Göz ve dişi bir kenarda bırakırsam, on senedir doğru dürüst doktora gittiğimi bile hatırlamıyorum. Beyaz önlüklü doktorlarla temas etmeyi sevmiyorum. Ama bu kulak rahatsızlığı zorunlu olarak bir süre sonra KBB'ye sürükledi. Uzun lafın kısası, işte o kulak kiri havayı hüpleten basit bir aletle çıkarıldı. Rahatsızlık bir anda gitti!

Ne kadar hikmet sahibi olsaydım, bu kulak rahatsızlığım biter mi diye düşüncelere gark oldum doktordan çıktığımda. İnsanın psikosu, ruhu, maneviyatı, duyguları -her ne diyorsanız artık- insana bağlı olmayan bir sürü nesneyle ilişkide değil mi? Bildiğim kadarıyla bedenimizde bize ait olmayan bizim kendi hücrelerimizden çok daha fazla işgalci yabancı organizma var. Ne garip!
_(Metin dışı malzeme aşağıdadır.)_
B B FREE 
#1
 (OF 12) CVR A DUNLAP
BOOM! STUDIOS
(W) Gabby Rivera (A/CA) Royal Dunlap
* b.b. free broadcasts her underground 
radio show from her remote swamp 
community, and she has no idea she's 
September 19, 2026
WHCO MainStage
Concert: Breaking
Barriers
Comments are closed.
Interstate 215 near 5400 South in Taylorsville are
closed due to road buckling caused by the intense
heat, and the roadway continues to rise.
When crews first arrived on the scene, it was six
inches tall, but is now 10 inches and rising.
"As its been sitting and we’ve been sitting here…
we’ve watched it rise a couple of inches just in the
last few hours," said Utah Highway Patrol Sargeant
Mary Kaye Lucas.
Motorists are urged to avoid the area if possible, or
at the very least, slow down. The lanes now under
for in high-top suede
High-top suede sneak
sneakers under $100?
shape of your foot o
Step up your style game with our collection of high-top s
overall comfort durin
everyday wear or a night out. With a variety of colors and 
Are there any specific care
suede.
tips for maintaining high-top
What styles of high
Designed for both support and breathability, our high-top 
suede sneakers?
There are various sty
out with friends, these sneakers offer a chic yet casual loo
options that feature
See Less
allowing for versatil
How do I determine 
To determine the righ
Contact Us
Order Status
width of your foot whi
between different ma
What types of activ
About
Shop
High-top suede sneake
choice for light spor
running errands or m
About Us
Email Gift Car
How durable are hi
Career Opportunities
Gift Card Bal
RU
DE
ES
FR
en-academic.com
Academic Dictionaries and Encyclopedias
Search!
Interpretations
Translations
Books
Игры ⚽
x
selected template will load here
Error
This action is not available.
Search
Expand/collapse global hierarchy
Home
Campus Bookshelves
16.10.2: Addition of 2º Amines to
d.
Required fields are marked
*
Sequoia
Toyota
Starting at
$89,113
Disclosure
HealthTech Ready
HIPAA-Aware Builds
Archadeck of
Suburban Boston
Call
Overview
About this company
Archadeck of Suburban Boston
Ben kendimi 'ben' olarak bilirken, 'ben' diye tanımlamak için beynim hiç bir işle meşgul değilken bile enerjimin büyük bir kısmını o benliğe yatırıyor. Garip işte. Sonra da ben gelip o ben'in derdine düşüyorum. Buraya kadar herşey tamam da...hani reaksiyonlerler (gericiler diyince alınıyorlar) "modernizm" diye bir öcüye küfrediyorlar ya aslında küfrettikleri beşerin merkeziyetinin yerle bir olması. Bunu kabullenmek çok zor onlar için. Bir kez kabullenseler, nostaljiden biraz olsun uzaklaşıp, yaralara "işe yarar" merhemler bulmak için bir adım atmış olabileceklerdi halbuki.

Şaka değil. Üç beş "kıytırık" elektrotla beyin ölçümü yapıyorsunuz. Ve eğer bilingual'sanız (iki dilliyseniz), beyninizde 400. ms'de "ana dili" olan bir kimseye göre çok farklı bir patern beliriveriyor. (Bunu geçende yanımda Azerilere yaptılar ve ana dili Türkçe olanlara göre o bambaşka patern hemen beliriverdi.)

Bir yandan da misal şu videoda İsmet Özel "Azerice'nin apayrı bir dil olduğunu savunurken", diğerleri (içlerinde bir tarihçi de var!) milliyetçi reflekslerinden de güç alarak onu küçümsüyor. (İsmet Özel'i savunmak zorunda kaldım, ah! İşte bozuk bir ssat bile bir kez doğruyu gösteriyor.) Ama işte beynin elektriksel aktivitesinin basitçe bir ölçümü bile bize İsmet bey bu konuda müsbet olarak haklı diyor. Yani öyle dillerin gramatik özelliklerini, tarihçelerini uzun uzadıya incelemeye bile gerek kalmadan, beynimiz bize bunu 'doğal' yollarla, gayet elektriksel bir dille söylüyor.

Natür artık gelip kültürü işgal ediyor. Aradaki gerilimi dikkate almak, ilkini görmezden gelmek anlamına asla gelmemeli. Bunu dikkate almayan bir yöntemin, öğretinin ya da bir kültürel analizin insan hakikatine yaklaşma şansı var mıdır?